WORKING DATA START
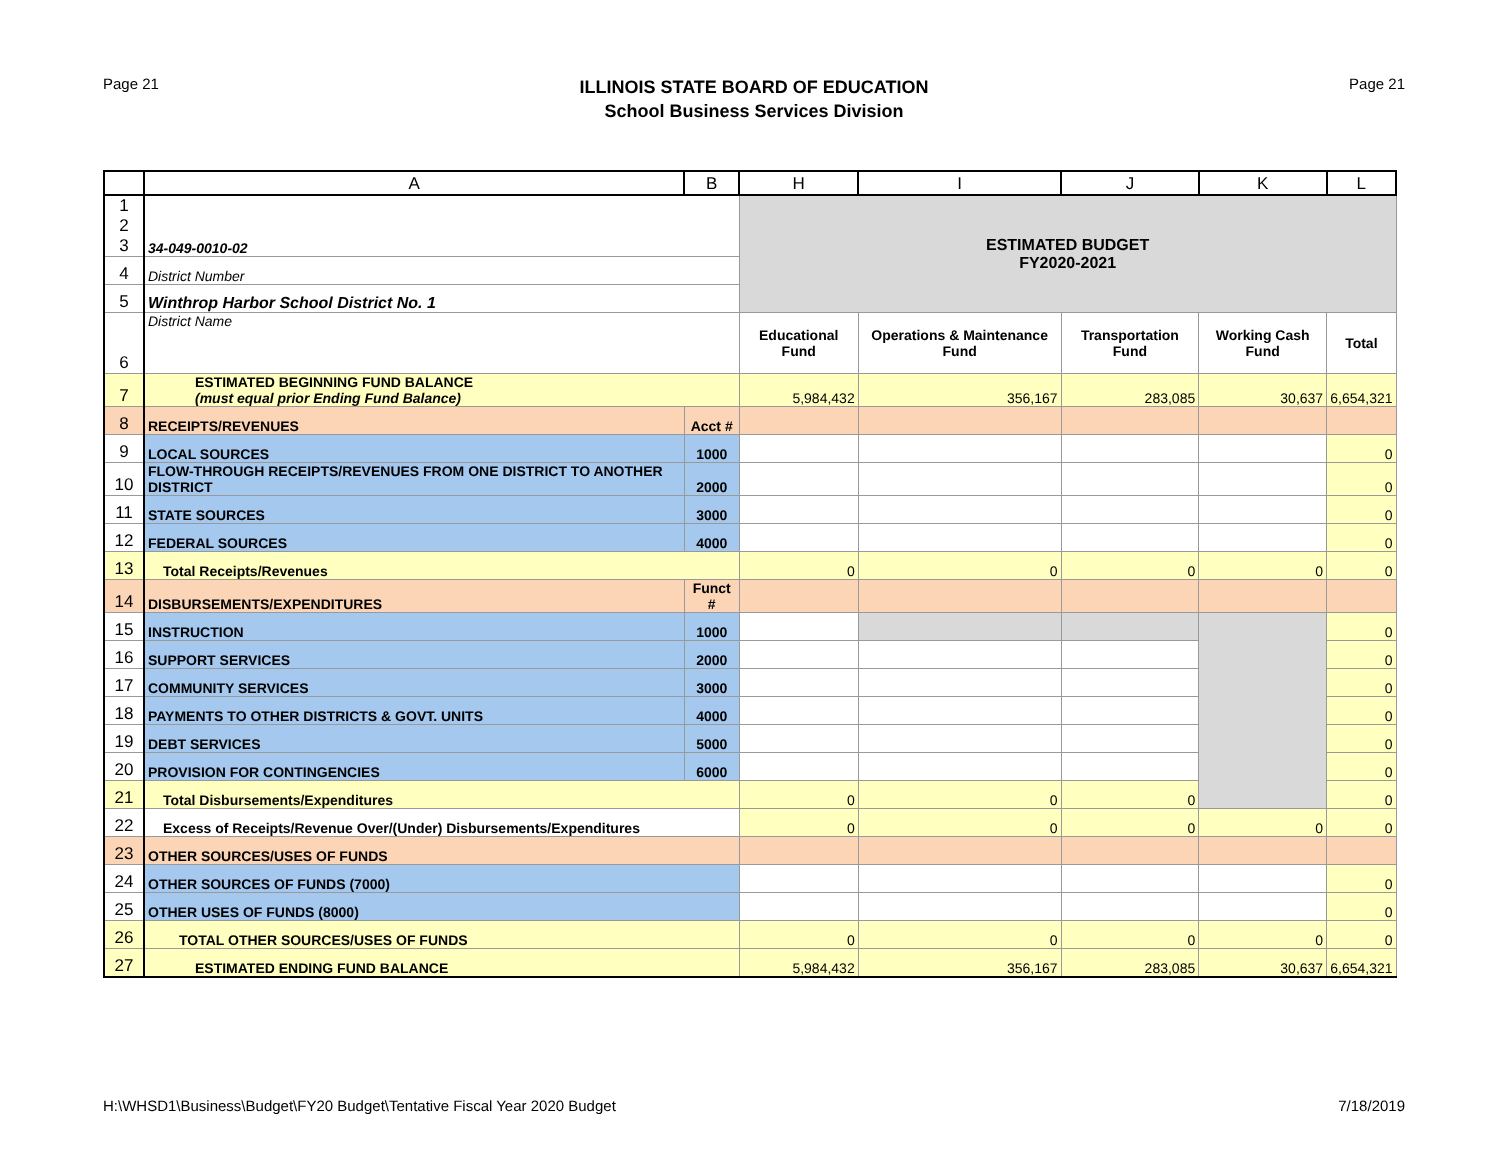Page 21
ILLINOIS STATE BOARD OF EDUCATION
School Business Services Division
Page 21
| | A | B | H | I | J | K | L |
| --- | --- | --- | --- | --- | --- | --- | --- |
| 1 2 3 | 34-049-0010-02 | | ESTIMATED BUDGET FY2020-2021 | | | | |
| 4 | District Number | | | | | | |
| 5 | Winthrop Harbor School District No. 1 | | | | | | |
| 6 | District Name | | Educational Fund | Operations & Maintenance Fund | Transportation Fund | Working Cash Fund | Total |
| 7 | ESTIMATED BEGINNING FUND BALANCE (must equal prior Ending Fund Balance) | | 5,984,432 | 356,167 | 283,085 | 30,637 | 6,654,321 |
| 8 | RECEIPTS/REVENUES | Acct # | | | | | |
| 9 | LOCAL SOURCES | 1000 | | | | | 0 |
| 10 | FLOW-THROUGH RECEIPTS/REVENUES FROM ONE DISTRICT TO ANOTHER DISTRICT | 2000 | | | | | 0 |
| 11 | STATE SOURCES | 3000 | | | | | 0 |
| 12 | FEDERAL SOURCES | 4000 | | | | | 0 |
| 13 | Total Receipts/Revenues | | 0 | 0 | 0 | 0 | 0 |
| 14 | DISBURSEMENTS/EXPENDITURES | Funct # | | | | | |
| 15 | INSTRUCTION | 1000 | | | | | 0 |
| 16 | SUPPORT SERVICES | 2000 | | | | | 0 |
| 17 | COMMUNITY SERVICES | 3000 | | | | | 0 |
| 18 | PAYMENTS TO OTHER DISTRICTS & GOVT. UNITS | 4000 | | | | | 0 |
| 19 | DEBT SERVICES | 5000 | | | | | 0 |
| 20 | PROVISION FOR CONTINGENCIES | 6000 | | | | | 0 |
| 21 | Total Disbursements/Expenditures | | 0 | 0 | 0 | | 0 |
| 22 | Excess of Receipts/Revenue Over/(Under) Disbursements/Expenditures | | 0 | 0 | 0 | 0 | 0 |
| 23 | OTHER SOURCES/USES OF FUNDS | | | | | | |
| 24 | OTHER SOURCES OF FUNDS (7000) | | | | | | 0 |
| 25 | OTHER USES OF FUNDS (8000) | | | | | | 0 |
| 26 | TOTAL OTHER SOURCES/USES OF FUNDS | | 0 | 0 | 0 | 0 | 0 |
| 27 | ESTIMATED ENDING FUND BALANCE | | 5,984,432 | 356,167 | 283,085 | 30,637 | 6,654,321 |
H:\WHSD1\Business\Budget\FY20 Budget\Tentative Fiscal Year 2020 Budget
7/18/2019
WORKING DATA END
__WHAT IS EXPECTED__: What needs duplicating is the run of lines from the one containing "H:\WHSD1\Business\Budget\FY20 Budget\Tentative Fiscal" through the last line of the entries above, exact and complete.

__RESPONSE__:
H:\WHSD1\Business\Budget\FY20 Budget\Tentative Fiscal Year 2020 Budget
7/18/2019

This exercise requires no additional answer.